**RECORD EXTRACTS:**
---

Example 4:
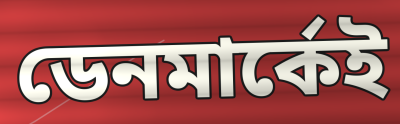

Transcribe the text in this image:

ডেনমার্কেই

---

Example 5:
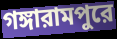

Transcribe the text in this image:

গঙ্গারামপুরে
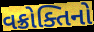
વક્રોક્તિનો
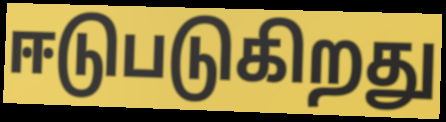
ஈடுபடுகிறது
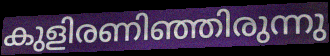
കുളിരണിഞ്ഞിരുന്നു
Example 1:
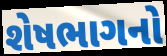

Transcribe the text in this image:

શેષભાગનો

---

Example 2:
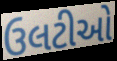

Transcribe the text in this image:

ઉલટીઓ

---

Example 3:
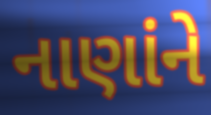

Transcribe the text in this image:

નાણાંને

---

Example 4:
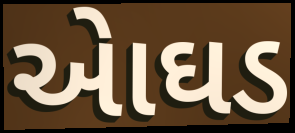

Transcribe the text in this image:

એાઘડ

**EXERCISE DESCRIPTION:** Bring together every line in the entries that holds the string "Example".

**EXERCISE RESULT:**
Example 4:
Example 5:
Example 1:
Example 2:
Example 3:
Example 4:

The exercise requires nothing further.